Reljanovic, a Croatian clinical researcher, founded Ergomed in Zagreb in 1997 and oversaw the IPO of AIM for 160 pence per share – worth £46 million – nearly a decade ago.

The company, which now has 1,400 employees in 100 countries, manages clinical trials for major pharmaceutical companies. London-based Permira focuses on investments in technology, consumer, healthcare and services.

Reljanovic, 64, said: ‘Private ownership through funds advised by Permira, a highly experienced healthcare investor with a track record of building successful UK global businesses, will enable us to build on the foundations that we laid. It also brings opportunities to access their operational expertise, global network and capital.”

Danni Hewson, analyst at AJ Bell, said: “Pharma is niche, specialist and expensive. Private equity firms like Permira are already in the game and have a wealth of knowledge and compatible infrastructure that makes investing an easy and lucrative decision.

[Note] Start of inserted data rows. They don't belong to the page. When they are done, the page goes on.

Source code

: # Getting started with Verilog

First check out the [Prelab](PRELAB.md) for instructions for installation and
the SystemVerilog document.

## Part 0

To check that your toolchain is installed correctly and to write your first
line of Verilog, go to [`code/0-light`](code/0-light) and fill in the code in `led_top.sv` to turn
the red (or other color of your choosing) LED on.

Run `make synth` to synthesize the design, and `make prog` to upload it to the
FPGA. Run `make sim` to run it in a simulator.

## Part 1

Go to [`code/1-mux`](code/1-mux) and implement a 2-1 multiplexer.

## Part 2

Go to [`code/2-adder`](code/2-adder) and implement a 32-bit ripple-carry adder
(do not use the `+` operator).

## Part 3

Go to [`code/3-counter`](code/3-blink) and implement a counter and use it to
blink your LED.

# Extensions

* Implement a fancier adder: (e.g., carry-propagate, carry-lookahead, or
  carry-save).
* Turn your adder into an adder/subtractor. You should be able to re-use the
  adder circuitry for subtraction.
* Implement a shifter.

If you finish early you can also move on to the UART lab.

“For the London markets, the current game of private equity bargain-hunting has left some big holes in an industry that is seen as one of the big hopes for the future of UK plc.”

But Sean Conroy, an analyst at Shore Capital, said it was an “attractive opportunity to lock in returns” for Ergomed.

Despite the global slowdown in deals, healthcare has been a bright spot, accounting for 16 percent of total global M&A transactions in the first seven months of this year, according to data from the London Stock Exchange.

The offer of 1350p per share was more than 28 percent higher than the share’s closing price on Friday.

Shareholders have been offered an alternative to the full cash offer where they can take 451p per share in cash plus unlisted shares in the company.

Ergomed’s board said the offer was “fair and reasonable” and recommended that shareholders support the deal.

John Dawson, the senior independent director of the board of Ergomed, said: ‘The offer represents a very attractive valuation. The acquisition also honestly reflects the exceptional quality of the Ergomed company, its people and its future prospects.”